The families there are very numerous, the newborn is often taken care of by the eldest sibling that came before him or her. Children run around and play outdoors, liberty always by their side. People from Zuleta speak a mix of spanish and quechua; their native tongue. They work the giving land cultivating grains such as quinoa, amaranth, corn, wheat, barley, potatoes, beans, peas and oca. They produce milk, handle cattle, embroider and are potters as well. The oven were they cook the clay is built with circular stones and it reads ritual zone. In between the mountains you may find cascades of cold mountain water and it will be then when it dawns on you: the connection with the earth, you can feel it effortlessly sparkling inside you. A sight to see are the crops of purple cabbage which are but a purple ocean that collides with the bordering green fields that celebrate them. As a characteristic tundra, the cold may sneak in on you in the early morning and evening.
Now that we are acclimated with the area, we head back to my expedition of learning more about the quinoa; we return to my dear friend with the name of a flower who sows and harvests white quinoa. She has had a couple of experiences, she laughs as she tells me about the good, the bad, and the ugly. One of the good she believes she owes to beginners luck. She says that on that first time; the harvest was beautiful, the price was good and she had to vacate her country home so that she could store the Quinoa recollection of the six acres she planted: about 7,000 Kilo in her temporary would-be barn.
During the plow, unfortunately a lot of plastic from ten years back had resurfaced, having travelled through irrigation canals. She gathers with ten other people to clean it out.
The quinoa crop needs to be sowed evenly as a golden rule. The tractor will draw the furrows where the quinoa seed is to be placed.

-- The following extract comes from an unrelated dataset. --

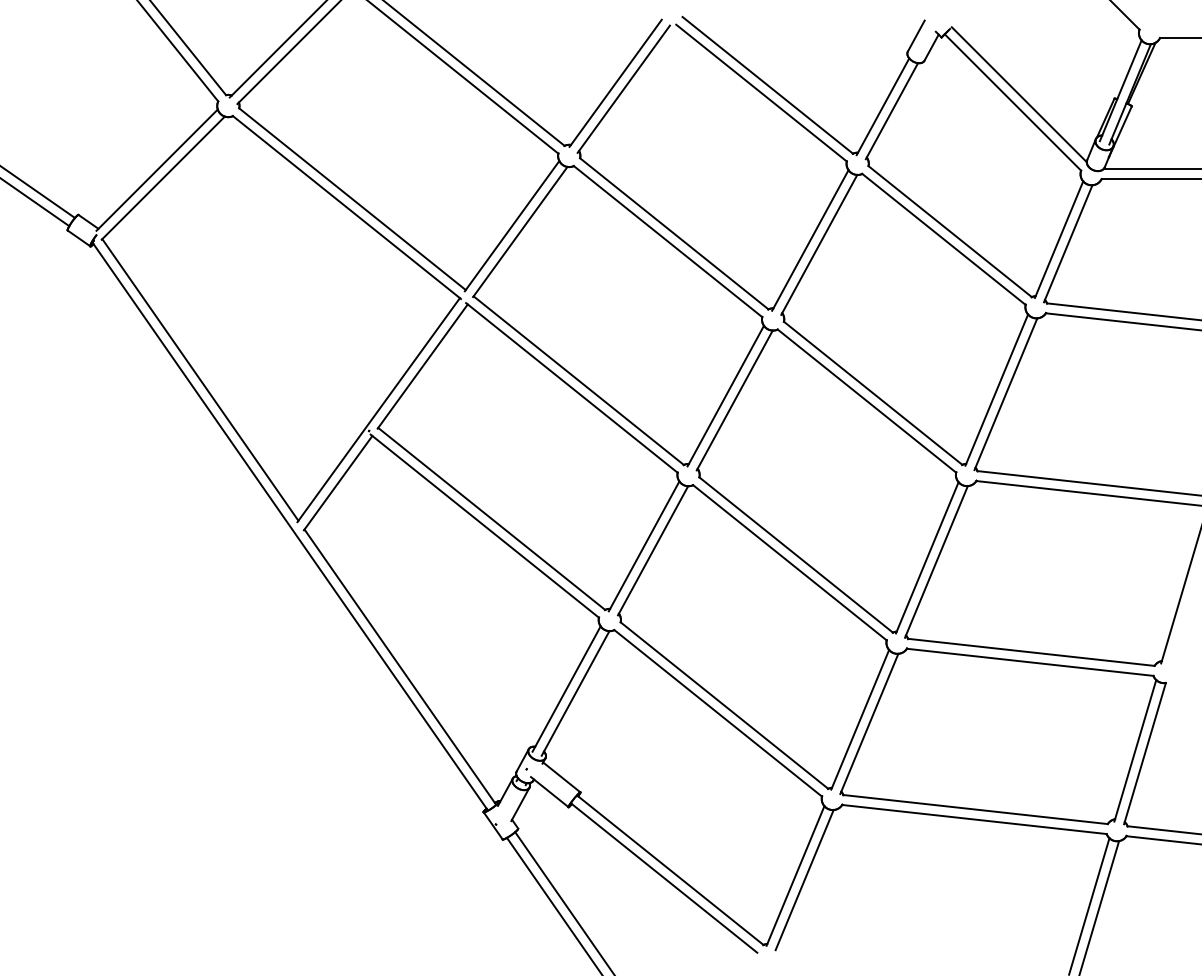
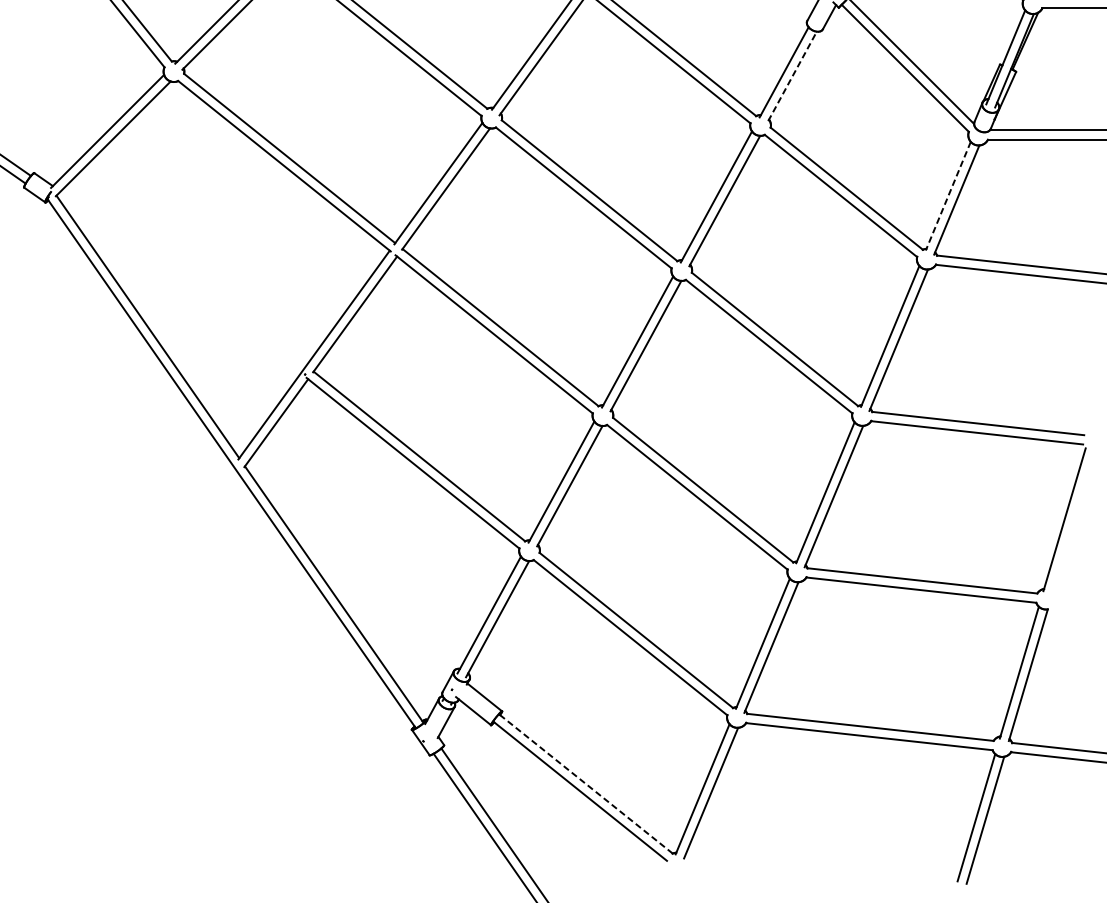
line: (891, 111) -> (792, 76), solid -> dashed
line: (1058, 240) -> (947, 196), solid -> dashed
line: (670, 870) -> (586, 784), solid -> dashed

The wooden stick with the pointy end is known as espeque in Spanish, with this part of the instrument you make holes in the soil were the quinoa is to be set. The tied, downward-facing plastic bottle is filled halfway with quinoa, its cap is put on and a small hole is made on top. And there you have it: a crafty artefact, a rural wit instrument serving as a uniform quinoa dispenser. Holding it with both hands; you will apply pressure on the espeque to make a hole in the soil, then you’ll shake the tool with a quick downward move that will automatically dispense the quinoa on the hole, planting it.
The harvest of quinoa
According to my friend, the quinoa harvest was rough. At first, it was done manually and it was very expensive. The cleaning of the crops is one tricky endeavour. Most fast and furious machines good for the cleaning of other crops are made for bigger grains and so their power is too strong for the tiny quinoa bits to stay put.

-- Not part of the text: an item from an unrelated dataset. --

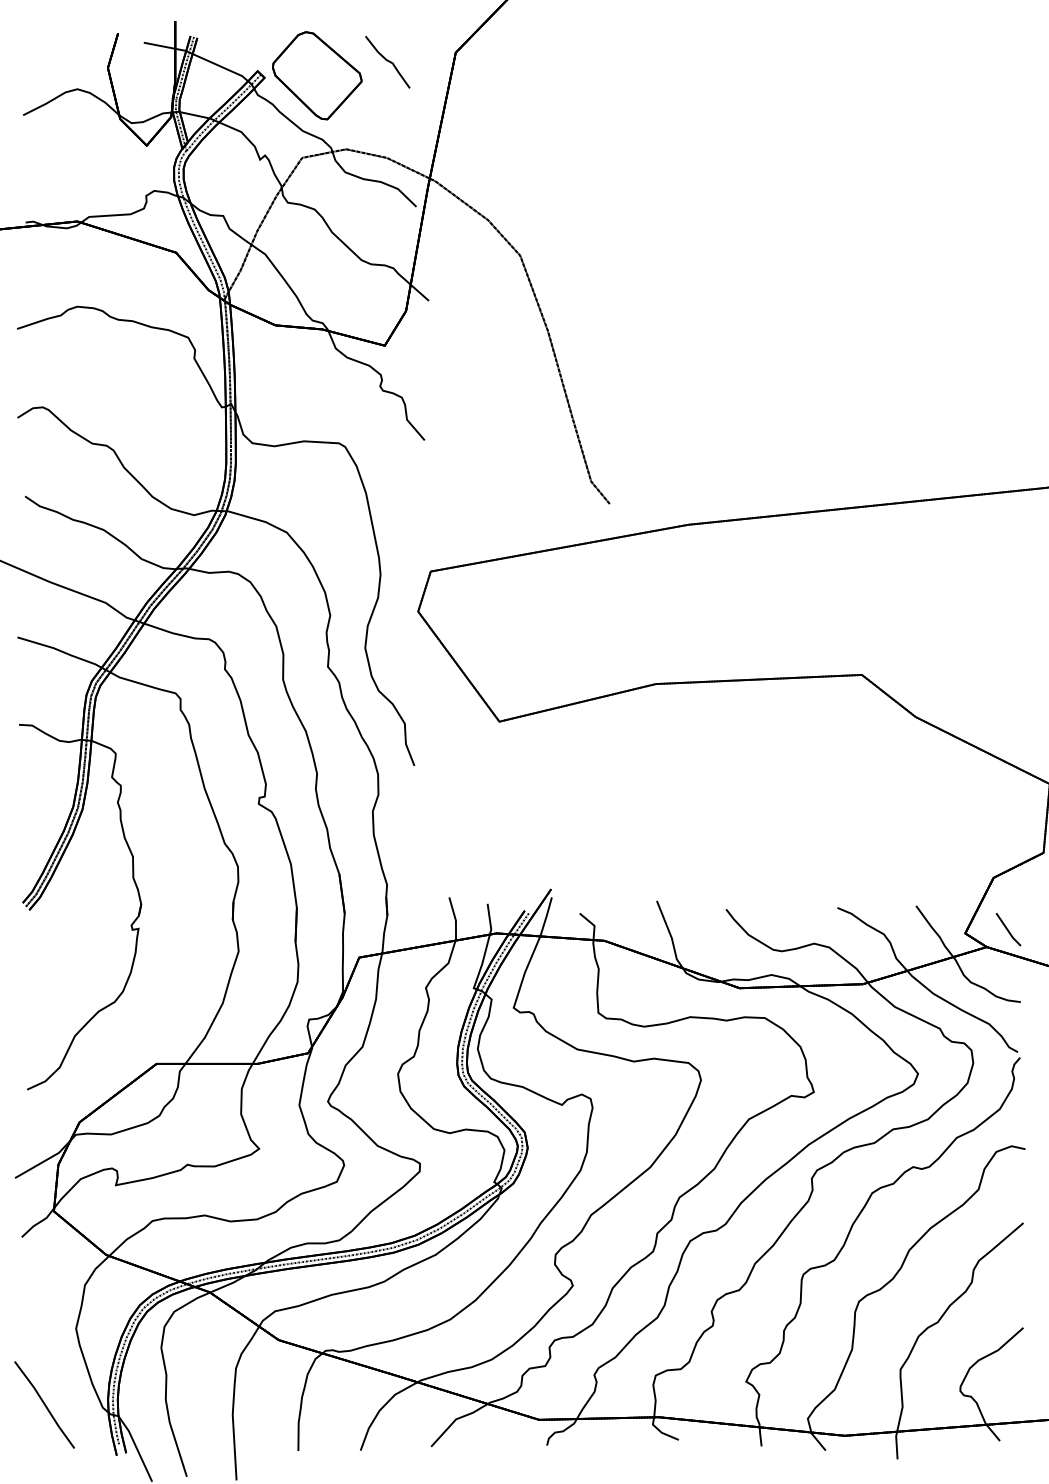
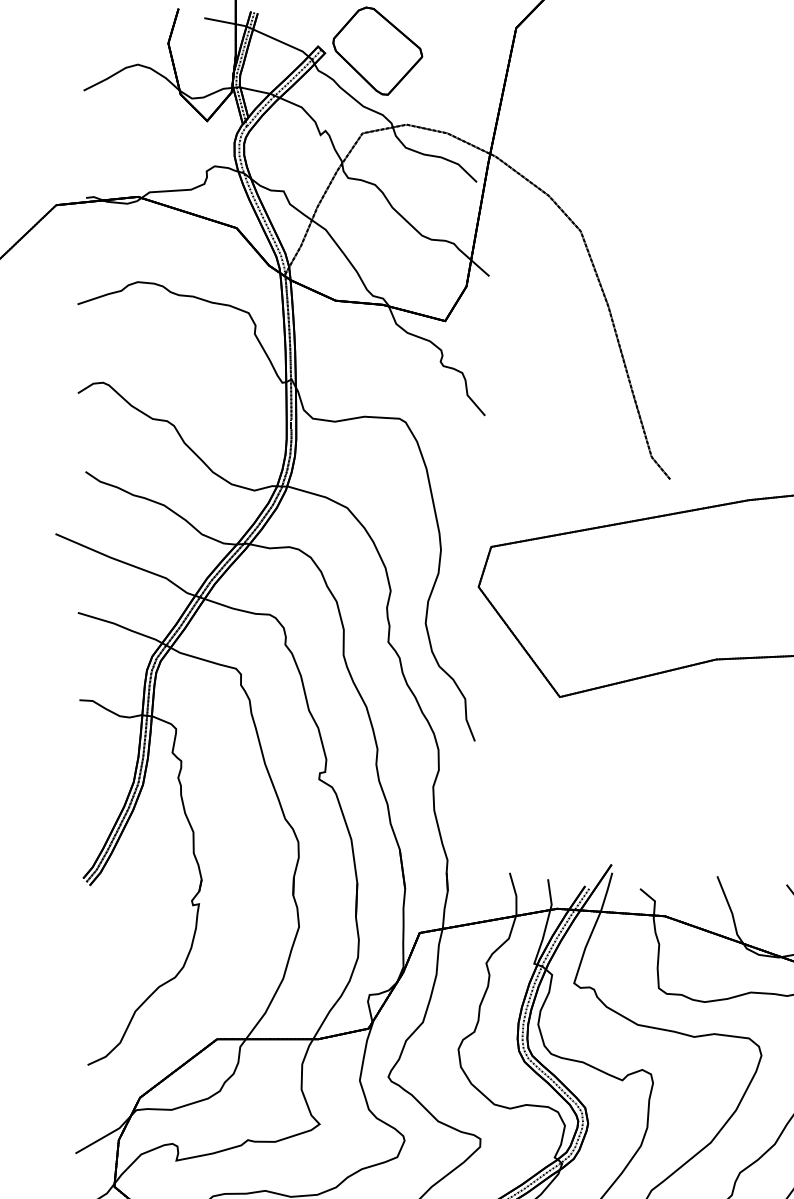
part: (387, 62) -> (447, 37), removed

January is a good month to sow quinoa in Ecuador’s highlands. Tons of organic material were poured when prepping the soil: making sure the necessary vitamins and minerals would hearten the crops. The altitude of the designated area of sow was 2,950 MASL. High altitude is a must for this crop in the Andean Highlands. Rain is a menacing contender for it may take away the quinoa grains as it passes; water canals are built to relieve the crops. The sowing also needs to be cleared for business constantly: there are no weeds allowed. For this purpose, horses are led through the huachos (holes) to clean out weedy trespassers as they pass. If weeds prevail, the quinoa dies in a desperate struggle for water.
The surprise of frost in the darkest hour is also a peril, when a frost may crop up: bonfires are set near the quinoa sow where the smoke is protection. The harvest takes place in June or July were the sown field looks down on you as you stand next to it and admire grace of a golden dance conducted by the means of the wind.